写有《文明的冲突》作者亨廷顿,有一个鲜明的移民观:“如果人口构成是命运问题,那么人口流动便是历史的永动机”。(参见《文明的冲突》,集英社,1998年)不过在日本,移民一词是被禁忌的。政府至今还在有意规避移民一词,政治家也不能将其作为参政主张。好像日本就是一个巨大的人才公司,劳动者被称之为“外国人才”。入国管理局升格为厅,也是不久前的事情,但还是没有出现移民的字样。但是这个国家确实存在移民,确实存在必须解决的移民问题。建前和现实的乖离,也确实应该结束了。写下《日本第一》畅销书的傅高义,早就看出日本是一个奇怪的混合体:他们对外来者非常慷慨,但是很多外国人都能清楚感受到自己并不受欢迎。

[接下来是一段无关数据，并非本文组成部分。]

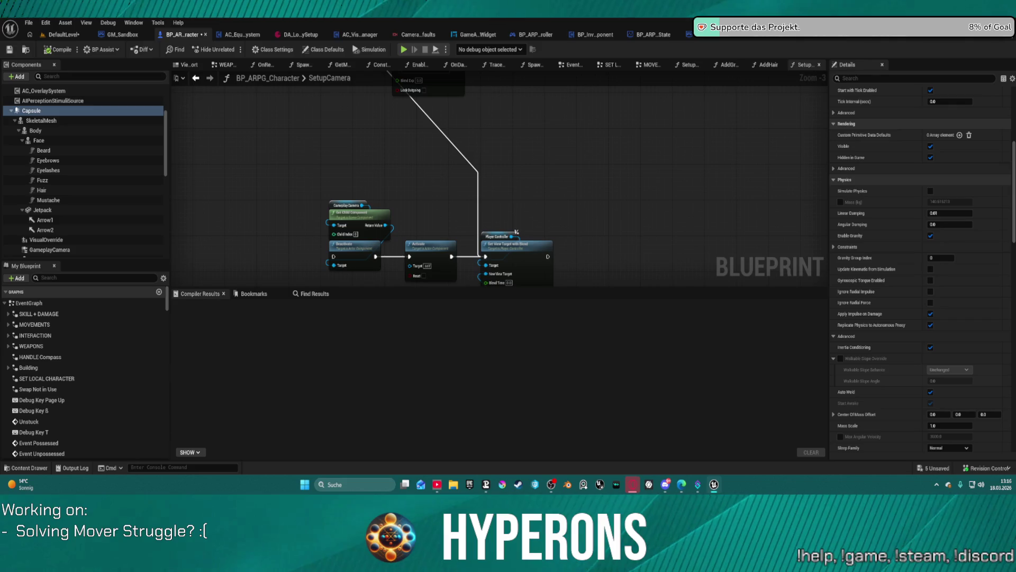
pyautogui.scroll(-3, 908, 307)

政府如何划定是一回事,但日本在2021年6月为止的这个时点,中长期外国人在留者达到了288万5904人。其中永住者(包括特别永住者)是110万154人,技能实习是40万2422人,技术/人文知识·国际业务是28万8995人,留学是28万273人。从性别构成比看,女性为146万861人(50,6%),男性为142万5043人(49,4%)。女性首超男性。在留国籍人数前三为中国大陆78万6830人/韩国43万5459人/越南42万415人。记得30年前的1989年,外国人在日本只有98万人。30年增加了近200万人。288万外国人在日本生活,超过了广岛县(282万人)、大阪府(270万人)和京都府(259万人)的人口规模。可能由此故,2021年经济合作与发展组织(OECD)数据显示,移民难度最大的发达国家日本,已成全球第四大移民国家。前三分别为德国、美国和西班牙。

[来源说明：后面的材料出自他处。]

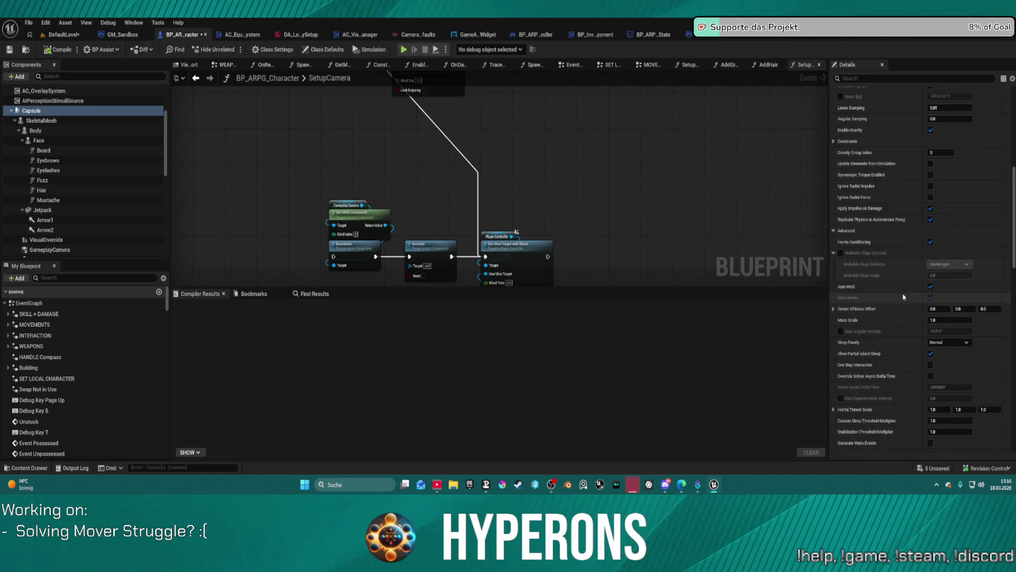
pyautogui.scroll(2, 927, 175)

但日本面临的尴尬是:政府故意不对移民作正解。虽然他们也使用着英语“migrants”这一单词,但就是无法接受“接受移民”这个概念。所以,日本至今没有一个明确的移民政策。所有的人口引进,都是以外国人技术者或劳动者的名义来制定政策的。单一的民族构成,纯粹的文化自信,让日本人在移民问题上畏首畏尾。2016年,执政的自民党党内有一种呼声,是否能采取最狭义的移民定义,将永住者视为移民?但当时较为保守的安倍首相,显然对移民这一提法不感兴趣而不了了之。永住者=日本移民?至今没有说法。

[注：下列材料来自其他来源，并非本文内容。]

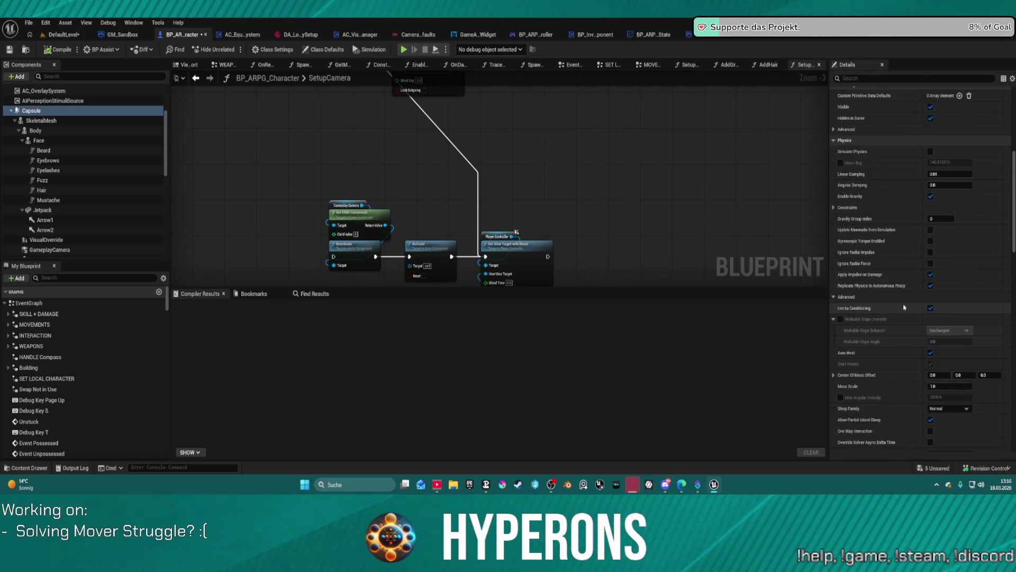
pyautogui.scroll(-6, 904, 307)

《二个日本:“移民国家”的建前与现实》,望月优大著,讲谈社,2019年
有一种说法认为,如果按照现在的人口框架走向去,到2050年,日本的外劳将达1000万人。因此,如何促成多文化共生,是一个非常紧迫的课题。由于日本人更倾向单一和纯粹,所以更在意在本质主义为特征的不同文化实体中,寻找出与其他文化的区别或不同为第一要义。如日本文化与韩国文化的区别,如日本文化与中国文化的不同等。然而,在全球文化高度流动的大背景下,一国再难保有不被“渗透”的纯粹而单一的文化。一些看似不入眼球的流行文化和亚文化,则在各国本质主义文化实体中,更轻巧更机质地触碰到了两面或多面的接受点或融洽点。如饮食文化、服饰文化、节日文化、旅游文化等。著有《日本经济思想史》《日本的技术变革》等畅销书的作者泰萨·莫里斯·铃木教授,将其称之为“化妆的多文化主义”。
大久保街区
新宿大久保地区
当然,由于外国人占了该地区人口35%以上,再加上杂乱无章的各种经营活动,不可避免地发生了与当地日本人在诸如文化和生活方式等方面的冲突。如住房群居、夜间噪声、油烟污染、垃圾处理、治安犯罪等问题。不过,大久保/新大久保附近的日本人,恐怕早已意识到,除非搬出大久保(确实也有不少日本人搬出),否则除了接受和外国人一起生活这个事实之外,别无选择。或者可以这样说,大久保/新大久保附近的日本人,通过极不情愿的且相当消极的方式,体验到了何谓多文化共生,体验到了什么叫与世界紧密相连。这正如日本纪实作家室桥裕和在《新大久保纪实:行走在移民最前线都市》(辰巳出版,2020年)一书中写道:“正如我第一次走在新大久保时感受到的那样,这个街区的多样性是建立在日语和日本文化这个内核的基础之上的。在此定居并安宁地生活的外国人都学习日语,尊重日本的文化和规则。正因为有这个基础,才形成了如今的多民族聚居地。”这样看,岛国日本内面的一个事实恐怕就是多元与单一、繁杂与纯粹的长期并存。这两种不同的社会相向原则,会使日本社会成为一个动态的而不是静态的社会。不过,恰恰是在动态社会的驱动下,日本才有未来。
《新大久保纪实:行走在移民最前线都市》,室桥裕和著,辰巳出版,2020年
对日本来说,人口压力和经济停滞是接受移民的主因。对想来日本移民的外国人来说,摆脱贫穷是主因。当然,已经摆脱了贫困、经济体量巨大的一些国家外国人,之所以也去日本移民,则是瞄准了这里的福利和投资。他们看准了这里是过“小确幸”生活的理想国。这样看,所谓的“日本魅力”主要不是显现在创建主义和学说(虽然可以自由的著书立说)方面,也不在志同道合地组建政团(虽然可以自由组建)方面。因为主义和学说对这个国家没有用(这个国家靠有奶便是娘解决了令各国政治家头疼的经济问题),因为外国人政团对这个国家也不起作用(入籍归化了的日本政治家,都难以善终。如1998年在品川王子饭店自杀的众议院议员新井将敬,就是在日韩裔第三代。他的自杀表明外国人政治家在日本没有任何出路。)但这里贫富均衡、医疗先进、治安良好、文明整洁、工作岗位多多、民生保障充分、教育机会均等、法制深入人心。总之,这里能过上不算富裕但也无太大遗憾的日常,这里是一个崇尚努力工作,遵守规则的地方。
京都,一家韩国人移民三代经营的韩式烤肉店(图|库索)
这个国情这个定位就表明日本更受蓝领劳动者欢迎。这也就是说,人们并不是因为“崇日”而来日本,而是为了过好充实的每一天来日本。这样看你想当政治家,来日本移民是不会有戏的。你想成为某个学术领域的理论家,来日本移民是没有人会看你的书。但是,如果你想成为随笔家、小说家或艺术家来日本移民,那多少还有实现的可能。所以“日本魅力”不是“日本信念”,这是关键。不过,随着移民的再扩大和再深入,高度均质化(清一色酱汤)的日本社会必然会被分化成低度多元化(沙拉大拼盘)的日本社会。当然,这一天的到来,需要时日。当然,更要看世界首富马斯克最近所言的出生率超过死亡率的日本,“最终会不复存在”之说,是真是假。如此言为真,那日本真正的移民时代必将到来。唯有包容性、开放性和世界性,才能为日本带来新生。